Alle soglie del Novecento il rapporto tra esilio e scrittura è difficilmente riconducibile a percorsi omogenei. Esiste innanzitutto una moltiplicazione a livello globale delle esperienze di dispatri, diaspore, sconfinamenti, all’origine di risposte linguistico-letterarie solo parzialmente riconducibili alla tradizione occidentale e soggette a contaminazioni e sperimentazioni che investono il quadro artistico letterario della modernità e che sono tanto più significative per il linguaggio altamente metaforico dei significati dell’esilio. A complicare un quadro già complesso e ricco di intersezioni, va ricordato che gran parte della letteratura del XX secolo è extraterritoriale, non ha una netta matrice nazionale. Esistono inoltre molti testi in cui l’esilio non è esperienza biografica alla base di una scrittura testimoniale o che affronta il tema dell’espatrio, ma è declinato nei termini di una condizione esistenziale, che si avvale del linguaggio letterario per esprimere il disagio nei confronti di una società percepita come costrittiva e vincolante o per dare voce a esperienze di solitudine e sradicamento. Nel ventesimo secolo l’esilio è infatti una categoria culturale che racconta, a volte ancora attraverso l’immaginario letterario tradizionale dell’esilio stesso e il suo vocabolario di base o tramite l’esplorazione di linguaggi e generi diversi, una condizione di alterità rispetto alla società di appartenenza che può prescindere da un’effettiva condizione di dispatrio. D’altronde anche nei casi in cui esiste una relazione tra esilio biografico e scrittura, l’immaginario della tradizione che si è consolidato nel corso dell’Ottocento fino a coincidere, soprattutto in epoca di nazionalismi e conflitti politici, con la dimensione eroica e romantica dell’esule radicata nelle culture occidentali, non è più in grado di dare una risposta a tutte le diverse forme che l’esperienza dell’allontanamento dalla patria ha assunto nella modernità.

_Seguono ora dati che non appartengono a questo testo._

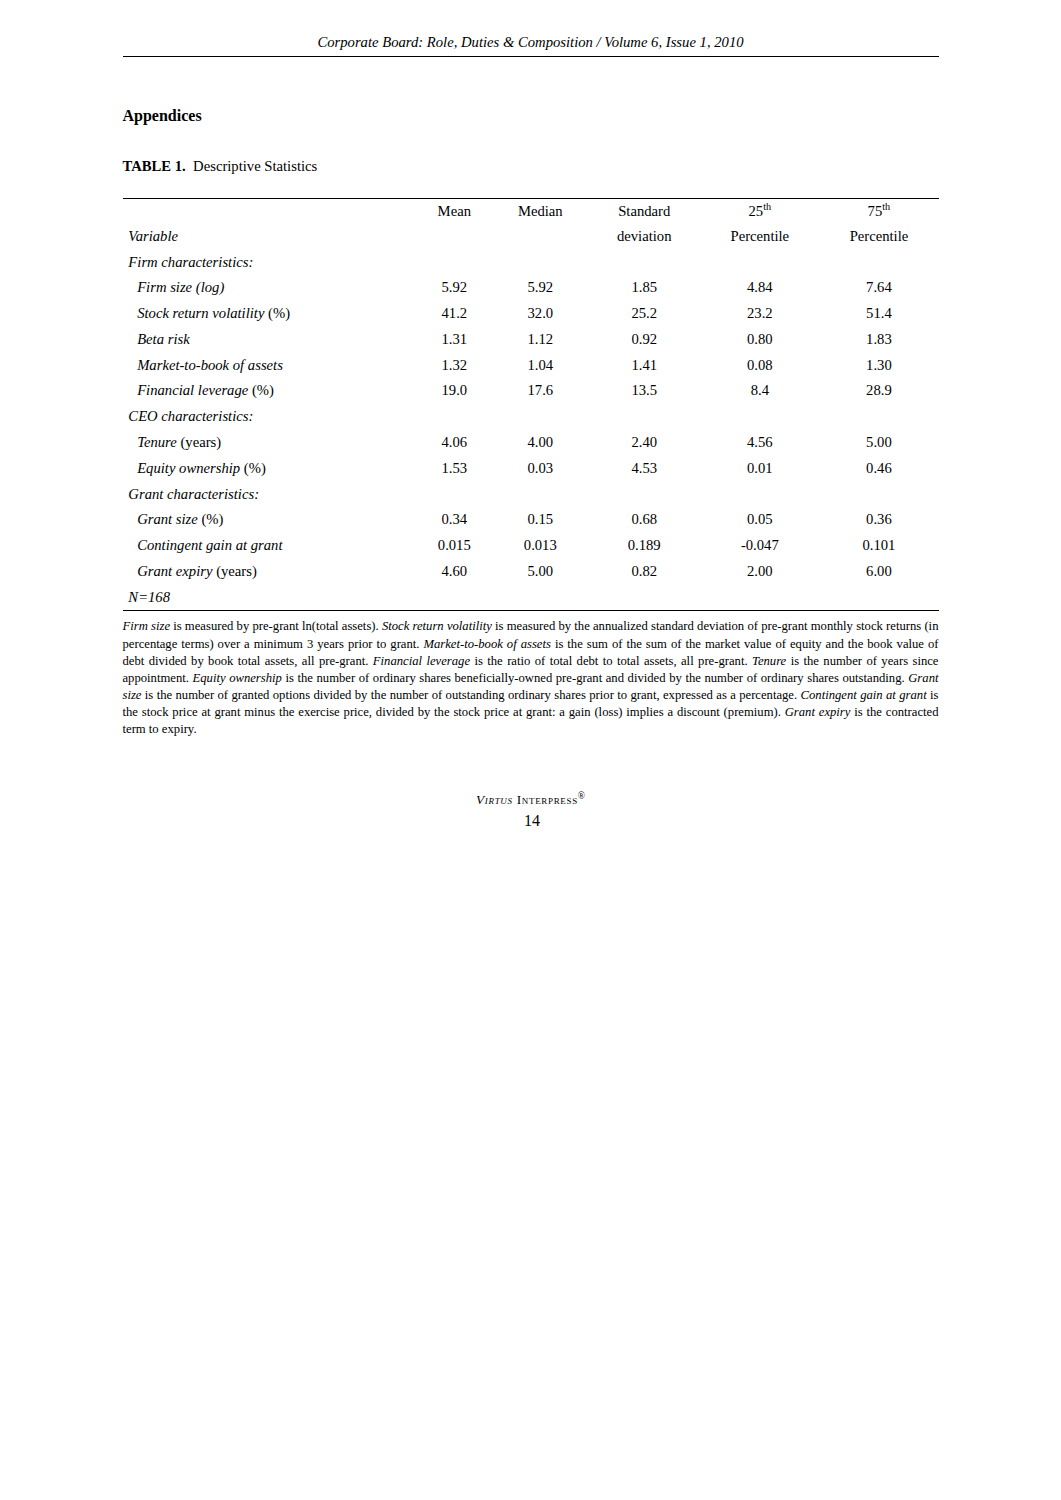Corporate Board: Role, Duties & Composition / Volume 6, Issue 1, 2010
Appendices
TABLE 1. Descriptive Statistics
| Variable | Mean | Median | Standard | 25 th | 75 th |
| --- | --- | --- | --- | --- | --- |
| | | deviation | Percentile | Percentile |
| Firm characteristics: | | | | | |
| Firm size (log) | 5.92 | 5.92 | 1.85 | 4.84 | 7.64 |
| Stock return volatility (%) | 41.2 | 32.0 | 25.2 | 23.2 | 51.4 |
| Beta risk | 1.31 | 1.12 | 0.92 | 0.80 | 1.83 |
| Market-to-book of assets | 1.32 | 1.04 | 1.41 | 0.08 | 1.30 |
| Financial leverage (%) | 19.0 | 17.6 | 13.5 | 8.4 | 28.9 |
| CEO characteristics: | | | | | |
| Tenure (years) | 4.06 | 4.00 | 2.40 | 4.56 | 5.00 |
| Equity ownership (%) | 1.53 | 0.03 | 4.53 | 0.01 | 0.46 |
| Grant characteristics: | | | | | |
| Grant size (%) | 0.34 | 0.15 | 0.68 | 0.05 | 0.36 |
| Contingent gain at grant | 0.015 | 0.013 | 0.189 | -0.047 | 0.101 |
| Grant expiry (years) | 4.60 | 5.00 | 0.82 | 2.00 | 6.00 |
| N=168 |
Firm size is measured by pre-grant ln(total assets). Stock return volatility is measured by the annualized standard deviation of pre-grant monthly stock returns (in percentage terms) over a minimum 3 years prior to grant. Market-to-book of assets is the sum of the sum of the market value of equity and the book value of debt divided by book total assets, all pre-grant. Financial leverage is the ratio of total debt to total assets, all pre-grant. Tenure is the number of years since appointment. Equity ownership is the number of ordinary shares beneficially-owned pre-grant and divided by the number of ordinary shares outstanding. Grant size is the number of granted options divided by the number of outstanding ordinary shares prior to grant, expressed as a percentage. Contingent gain at grant is the stock price at grant minus the exercise price, divided by the stock price at grant: a gain (loss) implies a discount (premium). Grant expiry is the contracted term to expiry.
Virtus Interpress®
14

Non è possibile dunque definire lo stato attuale della letteratura legata all’esilio, in un momento in cui le esperienze e le situazioni si moltiplicano e il legame con la tradizione letteraria di fronte alla globalizzazione è diventato ancor più inessenziale. Alcune questioni si pongono però al centro del discorso come il rapporto tra memoria e oblio, un tema diventato centrale soprattutto per le testimonianze relative alle persecuzioni contro gli ebrei nel Novecento, in cui, di fronte all’enormità della tragedia, la volontà di testimonianza si associa sempre al silenzio come unica opzione possibile. Oppure il tema della insufficienza della retorica tradizionale e dei linguaggi per esprimere un’esperienza complessa come quella dell’esilio che si può avvalere anche di forme sperimentali di comunicazione, performance, installazioni, contaminazioni tra generi letterari, intrecci di linguaggi.
La pluralità di testimonianze e di forme retoriche mostra comunque la necessità, di cui ho parlato all’inizio, da parte di uomini e donne, di raccontare e archiviare l’esilio, in tutte le epoche e con tutti i mezzi espressivi a disposizione.
Silvia Tatti insegna Letteratura italiana alla Sapienza – Università di Roma. Tra le sue pubblicazioni: Le Tempeste della vita. La letteratura degli esuli italiani in Francia nel 1799 (1999), L’antico mascherato. Roma antica e moderna nel Settecento: letteratura, melodramma, teatro (2003), Il Risorgimento dei letterati (2011), Poeti per musica. I librettisti e la letteratura (2016).